OMERS investment returns up 10.3%, net assets hit $85.2B
OMERS, the pension plan for Ontario’s municipal employees, posted an investment return of 10.3 per cent for 2016, net of all expenses.
The return beat both the benchmark of 7.9 per cent and the previous year’s return of 6.7 per cent. Net assets grew to $85.2 billion, up $8.1 billion.
“Our strong investment returns in 2016 reflect the value of our well-diversified portfolio of high-quality assets, which we are continuously building,” said Michael Latimer, chief executive of OMERS. “All of our asset classes produced solid returns.”
One of Canada’s largest defined benefit pension plans, OMERS invests and administers pensions for more than 470,000 members from municipalities, school boards, emergency services and local agencies across Ontario.
The pension’s funded status improved last year for the fourth year in a row, increasing to 93.4 per cent.

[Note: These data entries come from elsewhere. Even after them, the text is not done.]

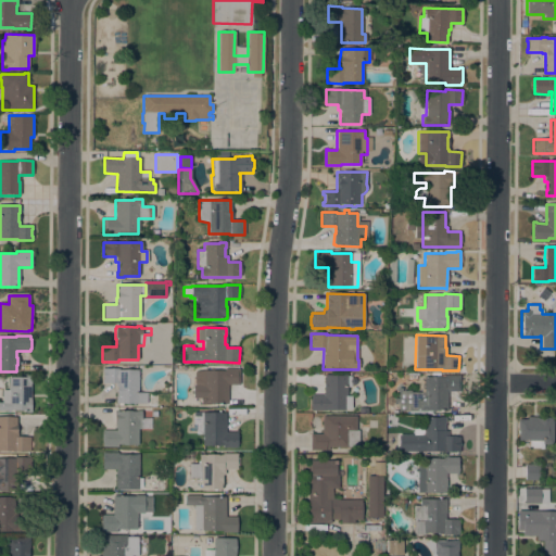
[(138,393),(146,393),(146,404),(115,403),(116,383),(102,383),(102,379),(103,373),(102,373),(102,368),(118,369),(138,370),(138,393)]
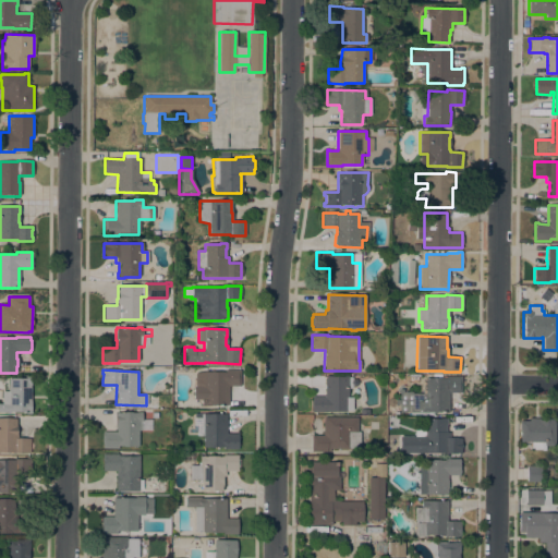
[(226,372),(226,370),(240,370),(240,386),(229,386),(229,405),(193,405),(193,387),(195,387),(195,373),(206,372),(226,372)]
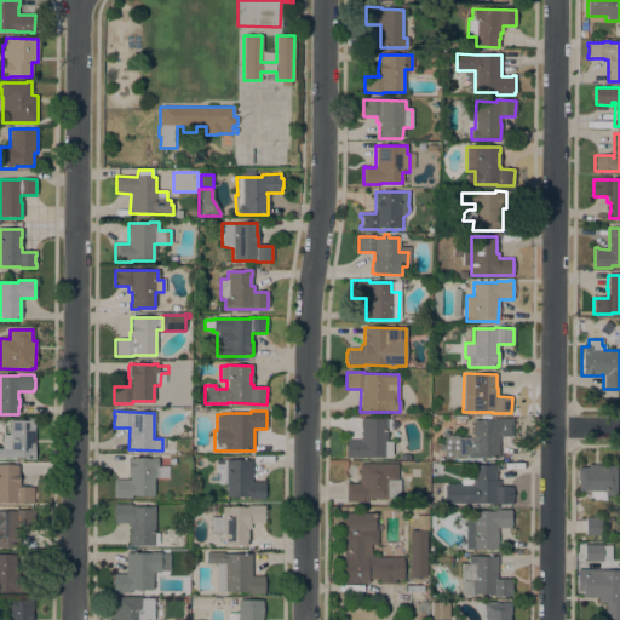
[(443,436),(458,436),(458,437),(472,437),(472,420),(481,420),(481,417),(489,417),(491,418),(509,418),(512,418),(512,437),(499,436),(499,459),(443,458),(443,452),(437,452),(435,453),(430,451),(430,445),(435,442),(438,445),(443,445),(443,436)]
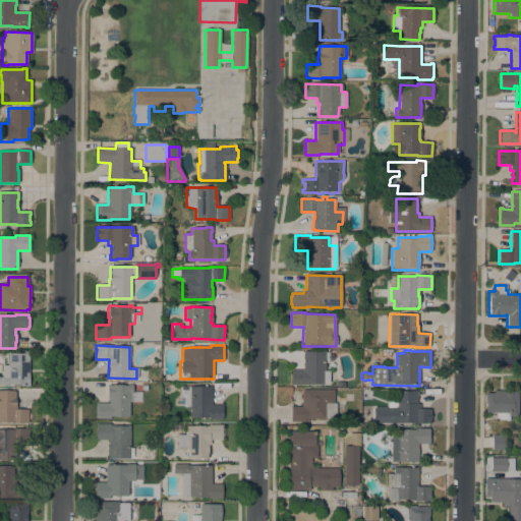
[(325,351),(325,352),(329,352),(329,354),(331,354),(333,355),(334,357),(333,360),(331,361),(329,360),(329,362),(325,362),(325,371),(329,371),(329,384),(324,384),(324,385),(291,385),(291,369),(303,370),(303,351),(325,351)]
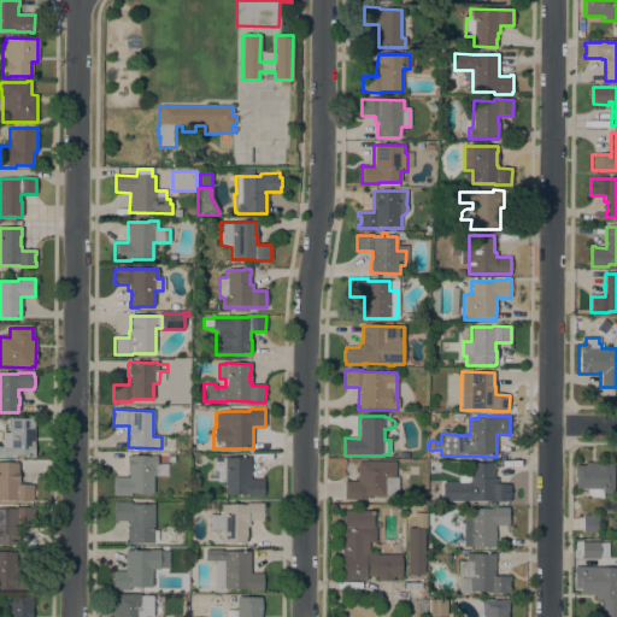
[(0,446),(1,446),(3,433),(9,433),(9,418),(34,418),(34,429),(34,457),(28,457),(28,456),(0,456),(0,446)]
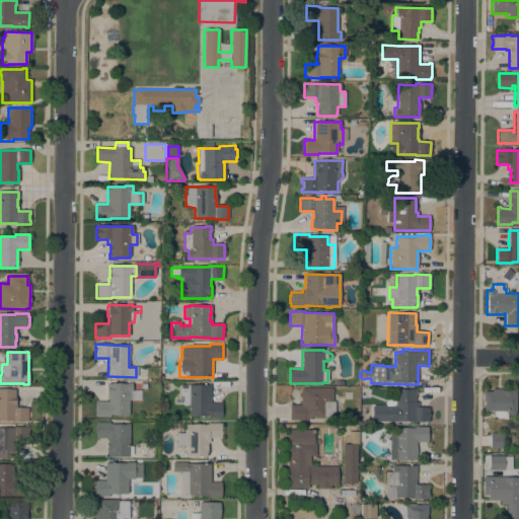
[(129,400),(128,415),(109,415),(109,418),(94,418),(95,401),(106,401),(106,383),(127,384),(127,383),(131,383),(131,400),(129,400)]
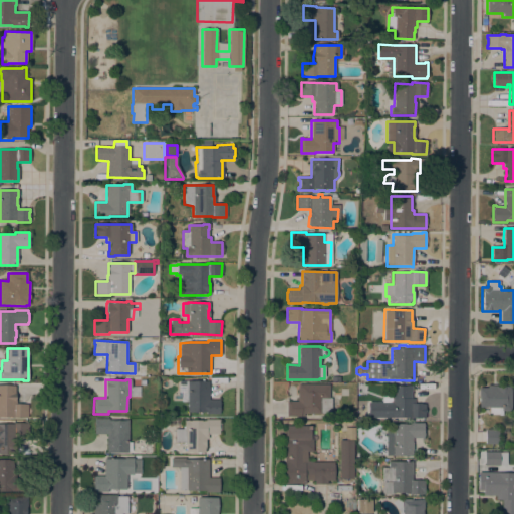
[(201,381),(201,379),(203,379),(203,381),(209,381),(209,395),(208,395),(208,400),(219,400),(219,403),(220,403),(220,412),(219,412),(219,414),(206,414),(206,412),(187,412),(187,402),(181,402),(181,392),(178,392),(178,381),(201,381)]
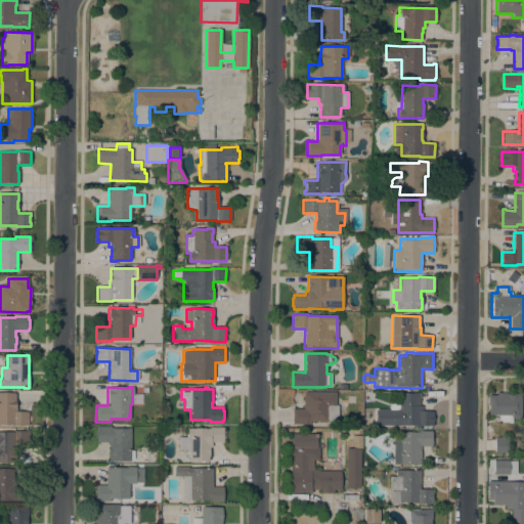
[(335,392),(335,405),(337,405),(337,421),(326,421),(326,422),(309,422),(309,425),(292,424),(292,408),(303,409),(303,392),(335,392)]
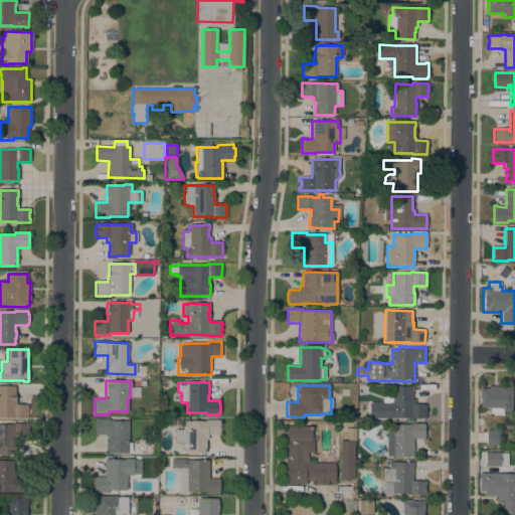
[(0,386),(14,386),(14,398),(16,398),(16,405),(27,405),(27,418),(13,417),(0,416),(0,386)]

It was boosted by both the strong investment returns and member and employee contributions.
The OMERS portfolio includes investments in public markets, private equity, infrastructure and real estate.
Latimer said OMERS is content with a mix of 45 per cent private and 55 per cent public investments, adding that he feels no pressure to make investments in increasingly competitive sectors such as real estate and infrastructure where many pension, private equity and sovereign wealth funds are chasing the same assets.
Jonathan Simmons, the pension fund’s chief financial officer, said OMERS would be open to investing in infrastructure in Canada under the federal government’s ambitious plan, but only if certain conditions are met.
The projects would have to have scale, the pension fund would need to have governance rights over the asset, and there would have to be specific risk criteria, he said, adding that these specifications have been communicated to the government.
“These are political decisions that need to be made at the political level,” Simmons said. OMERS executives said diversification will be the key to maintaining a sustainable pension in the current climate of geopolitical uncertainty.